Die Zahl der im April 2008 geleisteten Arbeitsstunden nahm im Vergleich zum entsprechenden Vorjahresmonat um 15,4% auf 752 Millionen zu. Dabei ist zu berücksichtigen, dass es im Berichtsmonat 22 Arbeitstage gab und somit drei mehr als im April 2007. Die Entgelte (Bruttolohn- und -gehaltsumme) lagen bei 19,1 Milliarden Euro; das waren 7,4% mehr als im April 2007.

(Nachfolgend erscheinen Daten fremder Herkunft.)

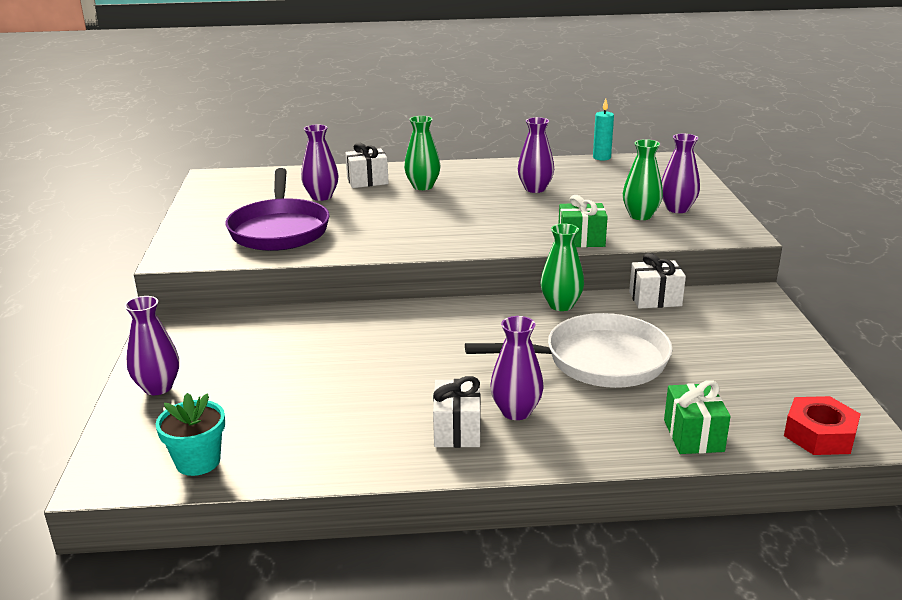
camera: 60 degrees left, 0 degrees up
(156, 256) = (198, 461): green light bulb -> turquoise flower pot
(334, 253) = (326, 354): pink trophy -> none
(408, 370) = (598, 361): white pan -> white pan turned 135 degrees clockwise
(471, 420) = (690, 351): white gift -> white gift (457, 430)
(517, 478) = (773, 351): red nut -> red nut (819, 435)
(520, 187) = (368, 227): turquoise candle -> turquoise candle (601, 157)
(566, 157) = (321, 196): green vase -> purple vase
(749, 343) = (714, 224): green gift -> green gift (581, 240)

Betrachtet man die Entwicklung der Beschäftigtenzahl in den von der Größe her wichtigsten Wirtschaftszweigen, gab es die stärksten Zuwächse im Bereich Maschinenbau (+ 6,1%), in der Herstellung von Metallerzeugnissen (+ 5,0%), im Bereich Herstellung von Kraftwagen und Kraftwagenteilen (+ 3,0%) und in der Herstellung von Geräten der Elektrizitätserzeugung, -verteilung und Ähnliches mit einem Plus von 2,9%. Deutlich schwächer als im Verarbeitenden Gewerbe insgesamt entwickelte sich die Beschäftigtenzahl im Ernährungsgewerbe (+ 0,9%).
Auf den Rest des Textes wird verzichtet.